Pharmaceutical manufacturer Aspen Pharmacare said on Tuesday a stronger rand in the second half of its financial year weighed on revenue to the tune of R1bn.

In constant exchange-rate terms, revenue in the second half of the financial year was in line with the first half, but Aspen’s voluntary statement disappointed the market, sending its share price as much as 10% lower before losses were pared.

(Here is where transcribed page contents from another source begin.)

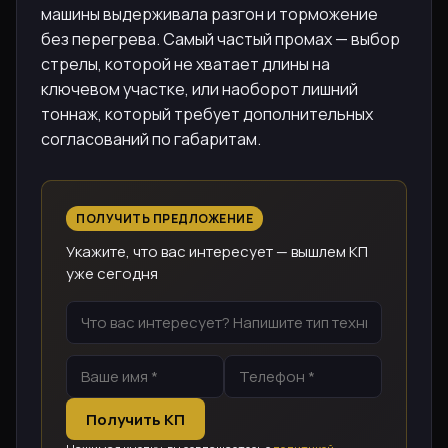
машины выдерживала разгон и торможение
без перегрева. Самый частый промах — выбор
стрелы, которой не хватает длины на
ключевом участке, или наоборот лишний
тоннаж, который требует дополнительных
согласований по габаритам.
ПОЛУЧИТЬ ПРЕДЛОЖЕНИЕ
Укажите, что вас интересует — вышлем КП
уже сегодня
Получить КП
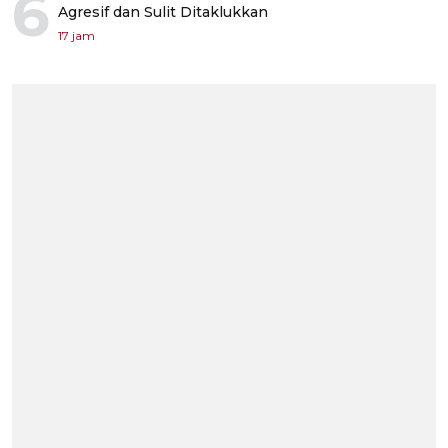
6
Agresif dan Sulit Ditaklukkan
17 jam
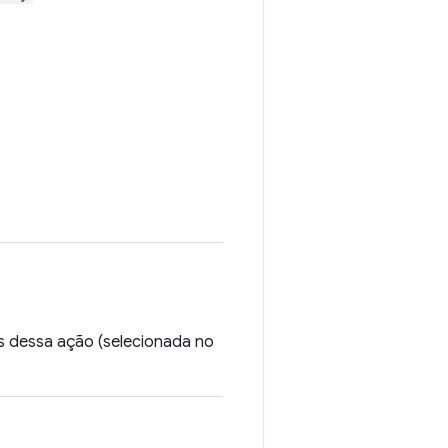
.
os dessa ação (selecionada no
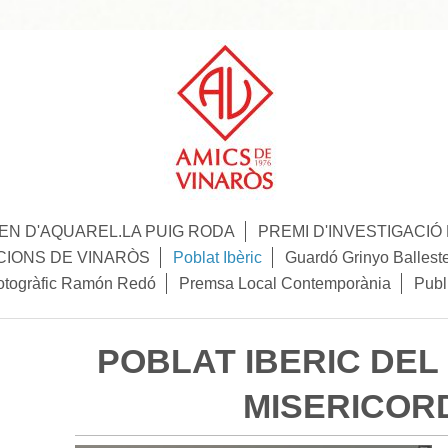
N D'AQUAREL.LA PUIG RODA
PREMI D'INVESTIGACI
CIONS DE VINARÒS
Poblat Ibèric
Guardó Grinyo Ballest
otogràfic Ramón Redó
Premsa Local Contemporània
Publ
POBLAT IBERIC DEL 
MISERICOR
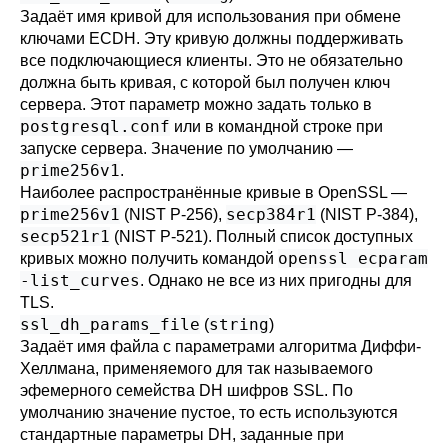
Задаёт имя кривой для использования при обмене
ключами
ECDH
. Эту кривую должны поддерживать
все подключающиеся клиенты. Это не обязательно
должна быть кривая, с которой был получен ключ
сервера. Этот параметр можно задать только в
postgresql.conf
или в командной строке при
запуске сервера. Значение по умолчанию —
prime256v1
.
Наиболее распространённые кривые в OpenSSL —
prime256v1
secp384r1
(NIST P-256),
(NIST P-384),
secp521r1
(NIST P-521). Полный список доступных
openssl ecparam
кривых можно получить командой
-list_curves
. Однако не все из них пригодны для
TLS
.
ssl_dh_params_file
string
(
)
Задаёт имя файла с параметрами алгоритма Диффи-
Хеллмана, применяемого для так называемого
эфемерного семейства DH шифров SSL. По
умолчанию значение пустое, то есть используются
стандартные параметры DH, заданные при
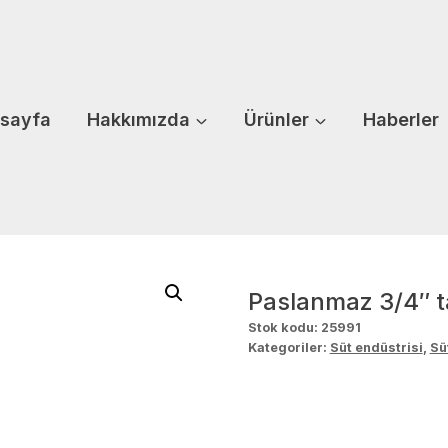
sayfa
Hakkımızda
Ürünler
Haberler
Paslanmaz 3/4″ 
Stok kodu:
25991
Kategoriler:
Süt endüstrisi
,
Sü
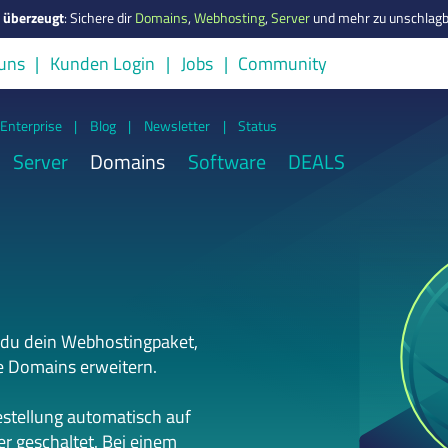
s überzeugt
:
Sichere dir
Domains
,
Webhosting
,
Server
und mehr zu unschlagb
uns
Kunden Login
Jobs
Community
Enterprise
|
Blog
|
Newsletter
|
Status
Server
Domains
Software
DEALS
 du dein Webhostingpaket,
e Domains erweitern.
estellung automatisch auf
r geschaltet. Bei einem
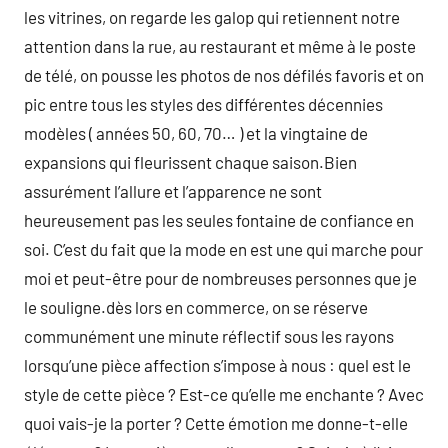
les vitrines, on regarde les galop qui retiennent notre
attention dans la rue, au restaurant et même à le poste
de télé, on pousse les photos de nos défilés favoris et on
pic entre tous les styles des différentes décennies
modèles ( années 50, 60, 70… ) et la vingtaine de
expansions qui fleurissent chaque saison.Bien
assurément l’allure et l’apparence ne sont
heureusement pas les seules fontaine de confiance en
soi. C’est du fait que la mode en est une qui marche pour
moi et peut-être pour de nombreuses personnes que je
le souligne.dès lors en commerce, on se réserve
communément une minute réflectif sous les rayons
lorsqu’une pièce affection s’impose à nous : quel est le
style de cette pièce ? Est-ce qu’elle me enchante ? Avec
quoi vais-je la porter ? Cette émotion me donne-t-elle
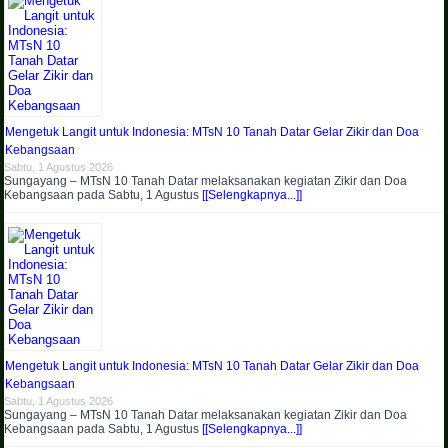
Mengetuk Langit untuk Indonesia: MTsN 10 Tanah Datar Gelar Zikir dan Doa
Kebangsaan
Sabtu, 1 Agustus 2026
Sungayang – MTsN 10 Tanah Datar melaksanakan kegiatan Zikir dan Doa
Kebangsaan pada Sabtu, 1 Agustus
[[Selengkapnya...]]
Mengetuk Langit untuk Indonesia: MTsN 10 Tanah Datar Gelar Zikir dan Doa
Kebangsaan
Sabtu, 1 Agustus 2026
Sungayang – MTsN 10 Tanah Datar melaksanakan kegiatan Zikir dan Doa
Kebangsaan pada Sabtu, 1 Agustus
[[Selengkapnya...]]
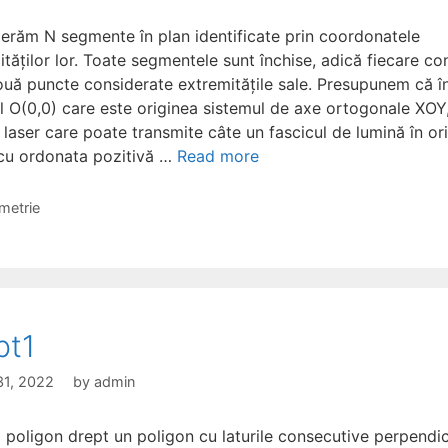
erăm N segmente în plan identificate prin coordonatele
tăților lor. Toate segmentele sunt închise, adică fiecare con
ouă puncte considerate extremitățile sale. Presupunem că î
l O(0,0) care este originea sistemul de axe ortogonale XOY
 laser care poate transmite câte un fascicul de lumină în or
cu ordonata pozitivă …
Read more
gories
metrie
pt1
31, 2022
by
admin
poligon drept un poligon cu laturile consecutive perpendic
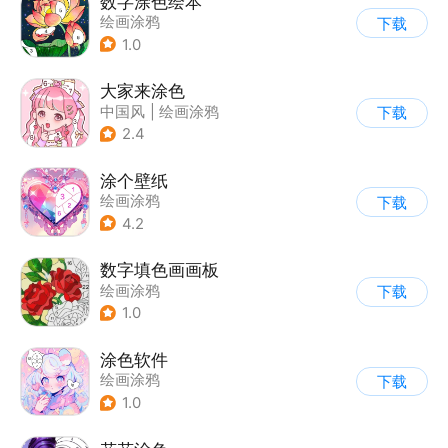
数字涂色绘本
绘画涂鸦
下载
1.0
大家来涂色
中国风
|
绘画涂鸦
下载
2.4
涂个壁纸
绘画涂鸦
下载
4.2
数字填色画画板
绘画涂鸦
下载
1.0
涂色软件
绘画涂鸦
下载
1.0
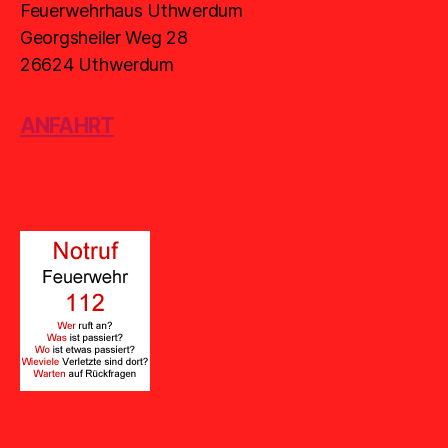
Feuerwehrhaus Uthwerdum
Georgsheiler Weg 28
26624 Uthwerdum
ANFAHRT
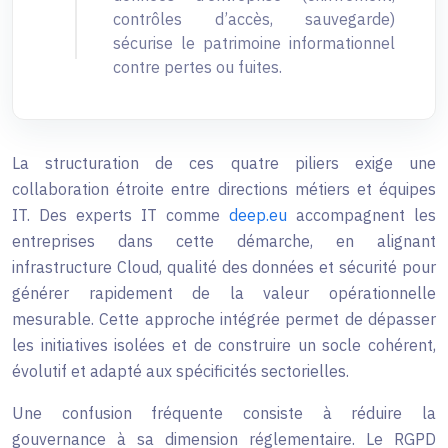
contrôles d’accès, sauvegarde)
sécurise le patrimoine informationnel
contre pertes ou fuites.
La structuration de ces quatre piliers exige une
collaboration étroite entre directions métiers et équipes
IT. Des experts IT comme
deep.eu
accompagnent les
entreprises dans cette démarche, en alignant
infrastructure Cloud, qualité des données et sécurité pour
générer rapidement de la valeur opérationnelle
mesurable. Cette approche intégrée permet de dépasser
les initiatives isolées et de construire un socle cohérent,
évolutif et adapté aux spécificités sectorielles.
Une confusion fréquente consiste à réduire la
gouvernance à sa dimension réglementaire. Le RGPD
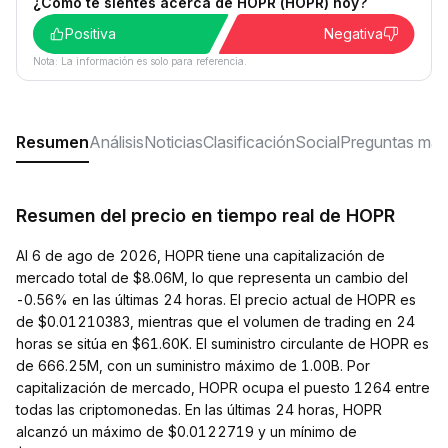
¿Cómo te sientes acerca de HOPR (HOPR) hoy?
Positiva
Negativa
Nota: La información es solo para referencia.
Resumen
Análisis
Noticias
Clasificación
Social
Preguntas más
Resumen del precio en tiempo real de HOPR
Al 6 de ago de 2026, HOPR tiene una capitalización de
mercado total de $8.06M, lo que representa un cambio del
-0.56% en las últimas 24 horas. El precio actual de HOPR es
de $0.01210383, mientras que el volumen de trading en 24
horas se sitúa en $61.60K. El suministro circulante de HOPR es
de 666.25M, con un suministro máximo de 1.00B. Por
capitalización de mercado, HOPR ocupa el puesto 1264 entre
todas las criptomonedas. En las últimas 24 horas, HOPR
alcanzó un máximo de $0.0122719 y un mínimo de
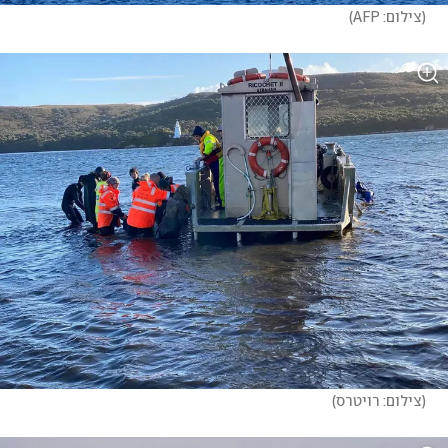
(
צילום: AFP
)
(
צילום: רויטרס
)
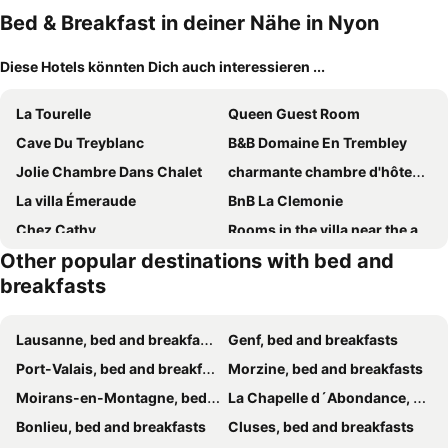
Bed & Breakfast in deiner Nähe in Nyon
Diese Hotels könnten Dich auch interessieren ...
La Tourelle
Queen Guest Room
Cave Du Treyblanc
B&B Domaine En Trembley
Jolie Chambre Dans Chalet
charmante chambre d'hôtes avec salon
La villa Émeraude
BnB La Clemonie
Chez Cathy
Rooms in the villa near the airport, share bathroom and share kitchen
Other popular destinations with bed and
Golf du Rochat
Studio Apartment in Swiss Chalet - skiing nearby! Garden views
breakfasts
BnB "Les Coquelicots"
Les Lumières de Genève
Zogbi Hospitality Aubonne 1
Chez Mat
Lausanne, bed and breakfasts
Genf, bed and breakfasts
Le Point du jour
Bnb Atelier De St. Maurice
Port-Valais, bed and breakfasts
Morzine, bed and breakfasts
Les Chambres de Mado
Room 3 near the airport, Riant Bosquet 1218 Grand Saconnex
Moirans-en-Montagne, bed and breakfasts
La Chapelle d´Abondance, bed and breakfasts
Bonlieu, bed and breakfasts
Cluses, bed and breakfasts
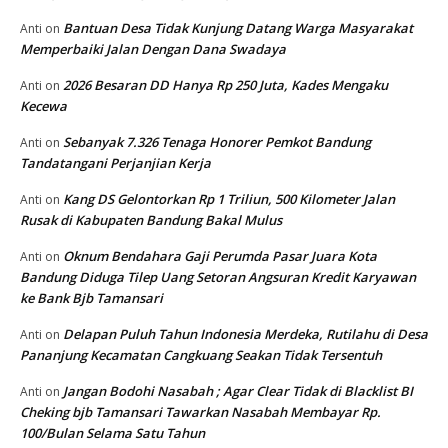
Bantuan Desa Tidak Kunjung Datang Warga Masyarakat
Anti
on
Memperbaiki Jalan Dengan Dana Swadaya
2026 Besaran DD Hanya Rp 250 Juta, Kades Mengaku
Anti
on
Kecewa
Sebanyak 7.326 Tenaga Honorer Pemkot Bandung
Anti
on
Tandatangani Perjanjian Kerja
Kang DS Gelontorkan Rp 1 Triliun, 500 Kilometer Jalan
Anti
on
Rusak di Kabupaten Bandung Bakal Mulus
Oknum Bendahara Gaji Perumda Pasar Juara Kota
Anti
on
Bandung Diduga Tilep Uang Setoran Angsuran Kredit Karyawan
ke Bank Bjb Tamansari
Delapan Puluh Tahun Indonesia Merdeka, Rutilahu di Desa
Anti
on
Pananjung Kecamatan Cangkuang Seakan Tidak Tersentuh
Jangan Bodohi Nasabah ; Agar Clear Tidak di Blacklist BI
Anti
on
Cheking bjb Tamansari Tawarkan Nasabah Membayar Rp.
100/Bulan Selama Satu Tahun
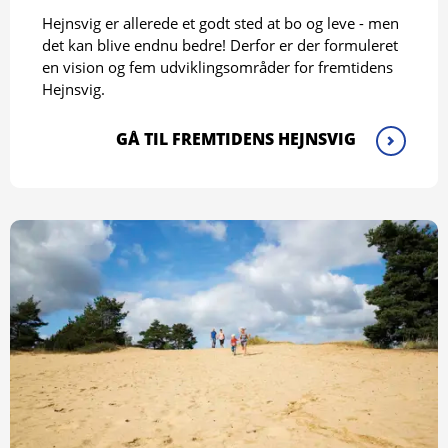
Hejnsvig er allerede et godt sted at bo og leve - men
det kan blive endnu bedre! Derfor er der formuleret
en vision og fem udviklingsområder for fremtidens
Hejnsvig.
GÅ TIL FREMTIDENS HEJNSVIG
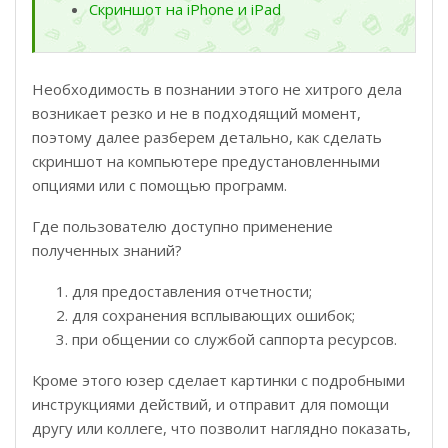
Скриншот на iPhone и iPad
Необходимость в познании этого не хитрого дела
возникает резко и не в подходящий момент,
поэтому далее разберем детально, как сделать
скриншот на компьютере предустановленными
опциями или с помощью программ.
Где пользователю доступно применение
полученных знаний?
для предоставления отчетности;
для сохранения всплывающих ошибок;
при общении со службой саппорта ресурсов.
Кроме этого юзер сделает картинки с подробными
инструкциями действий, и отправит для помощи
другу или коллеге, что позволит наглядно показать,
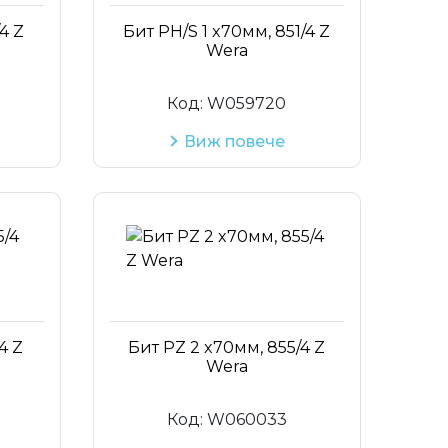
Код на артикул
4 Z
Бит PH/S 1 x70мм, 851/4 Z
Wera
Код:
W059720
Виж повече
4 Z
Бит PZ 2 x70мм, 855/4 Z
Wera
Код:
W060033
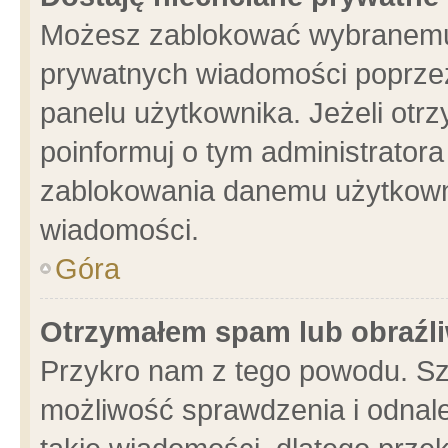
Możesz zablokować wybranemu 
prywatnych wiadomości poprzez
panelu użytkownika. Jeżeli ot
poinformuj o tym administrator
zablokowania danemu użytkowni
wiadomości.
Góra
Otrzymałem spam lub obraźli
Przykro nam z tego powodu. Sz
możliwość sprawdzenia i odnale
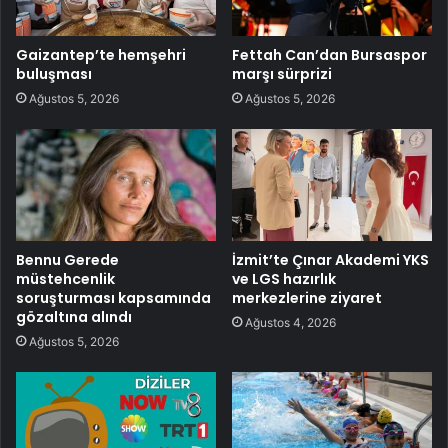
Gaizantep’te hemşehri
Fettah Can’dan Bursaspor
buluşması
marşı sürprizi
Ağustos 5, 2026
Ağustos 5, 2026
Bennu Gerede
İzmit’te Çınar Akademi YKS
müstehcenlik
ve LGS hazırlık
soruşturması kapsamında
merkezlerine ziyaret
gözaltına alındı
Ağustos 4, 2026
Ağustos 5, 2026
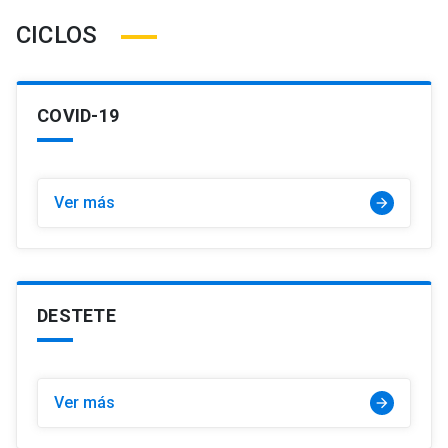
CICLOS
COVID-19
Ver más
arrow_forward
DESTETE
Ver más
arrow_forward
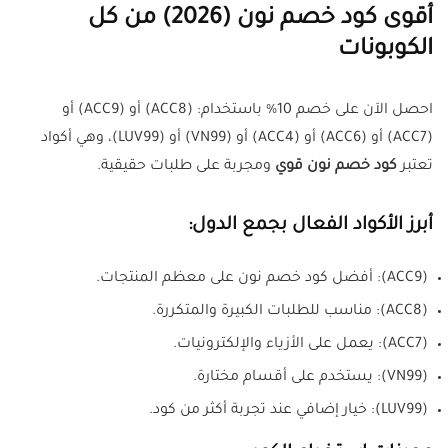
أقوى كود خصم نون (2026) من كل
الكوبونات
احصل الآن على خصم 10% باستخدام: (ACC8) أو (ACC9) أو
(ACC7) أو (ACC6) أو (ACC4) أو (VN99) أو (LUV99)، وهي أكواد
تعتبر
كود خصم نون قوي
ومجربة على طلبات حقيقية.
أبرز الأكواد الفعال بجمع الدول:
(ACC9): أفضل كود خصم نون على معظم المنتجات.
(ACC8): مناسب للطلبات الكبيرة والمتكررة.
(ACC7): يعمل على الأزياء والإلكترونيات.
(VN99): يستخدم على أقسام مختارة.
(LUV99): خيار إضافي عند تجربة أكثر من كود.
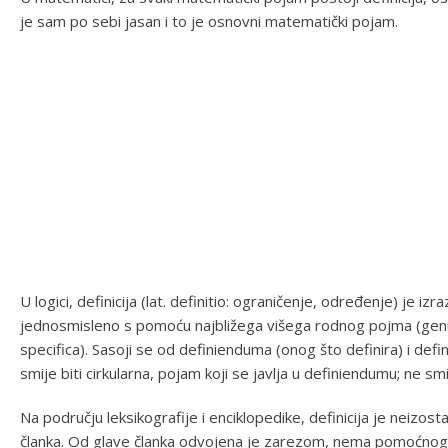
je sam po sebi jasan i to je osnovni matematički pojam.
U logici, definicija (lat. definitio: ograničenje, određenje) je 
jednosmisleno s pomoću najbližega višega rodnog pojma (genus 
specifica). Sasoji se od definienduma (onog što definira) i defi
smije biti cirkularna, pojam koji se javlja u definiendumu; ne smi
Na području leksikografije i enciklopedike, definicija je neizos
članka. Od glave članka odvojena je zarezom, nema pomoćnog g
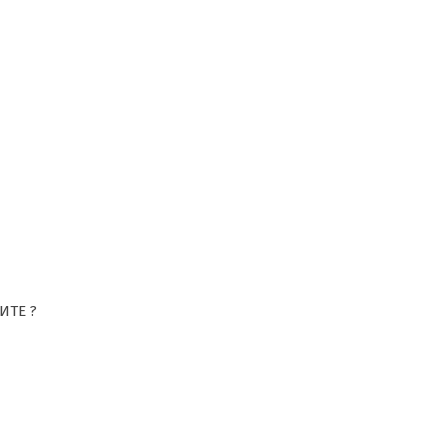
ИТЕ ?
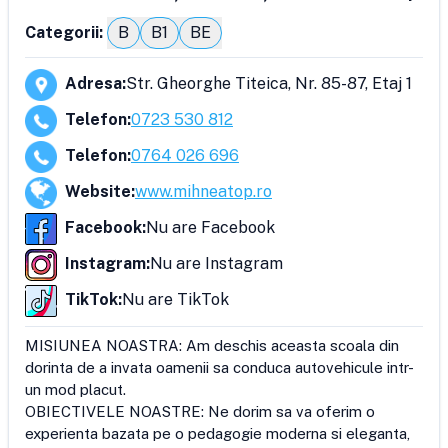
Categorii:
B
B1
BE
Adresa
:
Str. Gheorghe Titeica, Nr. 85-87, Etaj 1
Telefon
:
0723 530 812
Telefon
:
0764 026 696
Website
:
www.mihneatop.ro
Facebook
:
Nu are Facebook
Instagram
:
Nu are Instagram
TikTok
:
Nu are TikTok
MISIUNEA NOASTRA: Am deschis aceasta scoala din 
dorinta de a invata oamenii sa conduca autovehicule intr-
un mod placut.

OBIECTIVELE NOASTRE: Ne dorim sa va oferim o 
experienta bazata pe o pedagogie moderna si eleganta, 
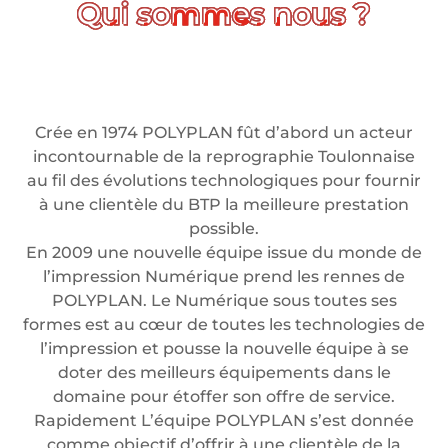
Crée en 1974 POLYPLAN fût d’abord un acteur
incontournable de la reprographie Toulonnaise
au fil des évolutions technologiques pour fournir
à une clientèle du BTP la meilleure prestation
possible.
En 2009 une nouvelle équipe issue du monde de
l’impression Numérique prend les rennes de
POLYPLAN. Le Numérique sous toutes ses
formes est au cœur de toutes les technologies de
l’impression et pousse la nouvelle équipe à se
doter des meilleurs équipements dans le
domaine pour étoffer son offre de service.
Rapidement L’équipe POLYPLAN s’est donnée
comme objectif d’offrir à une clientèle de la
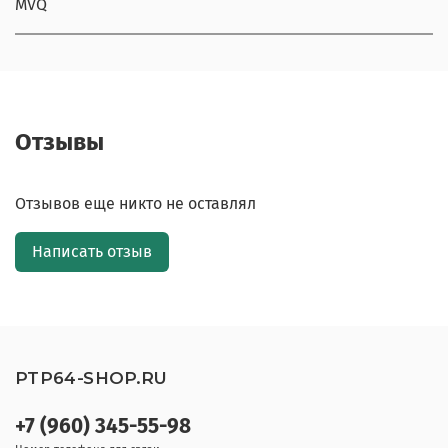
MVQ
Отзывы
Отзывов еще никто не оставлял
Написать отзыв
PTP64-SHOP.RU
+7 (960) 345-55-98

Headline earnings per share (HEPS) are expected to grow by between 11% and 15% to between R14.42 and R14.94, while earnings per share are expected to rise between 15% and 19% to between R12.92 and R13.37.

The company’s preferred measure of performance, normalised HEPS, are expected to rise between 8% and 12% to between R15.80 and R16.39.

Normalised HEPS adjusts for specific nontrading items.

Aspen’s share price has been under some pressure since 2015, with the company pursuing an aggressive growth strategy as it considers whether it should focus on generic medication or more specialist medication.

In the six months to end-December, the company had reported revenue of R21.9bn — an 11% rise from the previous comparative period. At the time, the company had flagged the risks of a stronger rand, noting that 80% of its sales were denominated in other currencies.

Aspen’s results to end-June are expected to be published on or about September 13.

At 10.30m Aspen’s share price had fallen 7.03% to R272.59, having lost 2.19% so far in 2018.

Correction: September 4 2018

An earlier version of this story referred to earnings instead of revenue in the first paragraph, and net HEPS rather than normalised HEPS in the fourth and fifth paragraphs. The HEPS amounts were also misstated.